Karen Brean is a principal with Brean Associates, and a planning consultant for developer Walnut Capital. She said she will be looking for the legislation to iron out concerns about building heights and building lengths.
“We want transparency,” Brean said: a clear explanation of what the city thinks can and can’t be built in the various zones and why.
A relative newcomer to the discussion, Pro-Housing Pittsburgh, has advocated for the legislation to allow residential buildings to be taller. David Vatz leads the group, which is affiliated with YIMBY Action, a national housing advocacy group. There are a number of fine-grained points about height limits and setbacks the organization wants to see changed.
“We want to be sure it’s easy to build housing, that’s the bottom line,” Vatz said.
Representatives of the University of Pittsburgh, who had been so concerned by the legislation in September that they asked council to return it to the Planning Commission, declined an interview request in advance of council’s Wednesday meeting. Neither the Oakland Business Improvement District nor the Oakcliffe Community Organization, two other community organizations in the district, responded to interview requests.
Discussions with stakeholders, which various people characterized as helpful and productive, were ongoing as recently as last week. But as of Monday evening, no one knew how those discussions may be codified into a newer version of the legislation.
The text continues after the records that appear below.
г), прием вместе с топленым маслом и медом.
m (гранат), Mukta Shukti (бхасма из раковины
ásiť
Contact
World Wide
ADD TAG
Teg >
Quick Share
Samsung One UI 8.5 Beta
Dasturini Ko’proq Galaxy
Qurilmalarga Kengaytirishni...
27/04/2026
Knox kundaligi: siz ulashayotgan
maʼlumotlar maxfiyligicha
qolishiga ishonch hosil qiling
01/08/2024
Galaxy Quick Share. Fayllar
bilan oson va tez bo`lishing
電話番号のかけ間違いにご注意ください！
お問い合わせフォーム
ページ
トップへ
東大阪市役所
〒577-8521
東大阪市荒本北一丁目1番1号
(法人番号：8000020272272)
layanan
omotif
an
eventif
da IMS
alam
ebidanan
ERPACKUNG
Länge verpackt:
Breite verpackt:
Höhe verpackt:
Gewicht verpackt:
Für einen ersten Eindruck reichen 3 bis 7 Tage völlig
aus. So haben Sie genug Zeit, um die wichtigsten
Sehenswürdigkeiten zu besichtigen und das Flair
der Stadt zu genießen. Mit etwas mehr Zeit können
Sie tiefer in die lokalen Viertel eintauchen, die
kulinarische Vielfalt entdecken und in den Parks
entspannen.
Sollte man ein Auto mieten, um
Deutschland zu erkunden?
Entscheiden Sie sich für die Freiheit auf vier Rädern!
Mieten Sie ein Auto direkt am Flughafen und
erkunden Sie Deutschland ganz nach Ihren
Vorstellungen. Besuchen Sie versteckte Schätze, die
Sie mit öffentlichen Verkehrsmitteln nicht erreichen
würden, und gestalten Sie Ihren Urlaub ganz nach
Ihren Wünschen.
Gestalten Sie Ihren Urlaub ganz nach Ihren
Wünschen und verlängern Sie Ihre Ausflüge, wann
“We are still awaiting feedback from our technical experts at the city Planning Department,” Strassburger said on Monday. “We expect to be introducing amendments that will address some of the concerns brought up since the December vote, but not comprehensively for every single concern that was brought up since then.”
However, exactly what council can change has to walk a fine line. If the modifications are too great, it could force the bill back to the Planning Commission, though “that’s a judgment call that the city Planning Department has to make,” Strassburger said.
The aim is to have proposed amendment language ready for introduction tomorrow that won’t necessitate a return to the commission. In addition, Strassburger said, council will offer, in writing, a rationale for changes that cannot be made.
Zoning changes will have a material impact on the future of Oakland, but this long-running discussion may only have a few more days to reach resolution. In December, the Department of City Planning advised council it had just 90 days to vote on the legislation, or it would expire.
Brean, the Walnut Capital consultant, worries what that means for the complicated legislation.
“We’re getting these … kind of at the eleventh hour,” she said, noting that a final vote on the legislation is expected at council’s regular meeting on Tuesday, February 28. “I hate to see us approve things that don’t work.”
Brean wondered if council would be able to secure an extension. But Boykowycz, of OPDC, said she’s not sure how that would help matters, or how stakeholders could arrive at a better consensus.
“This is the point at which you just kind of have to do the best you can with what you've got,” she said.
She added it’s critical for Oakland’s new zoning to be in place, setting out clear rules for building reuse, affordable housing, and sustainable practices.
“The longer we delay this the more opportunity there is for new development to come forward that includes none of those things,” Boykowycz said.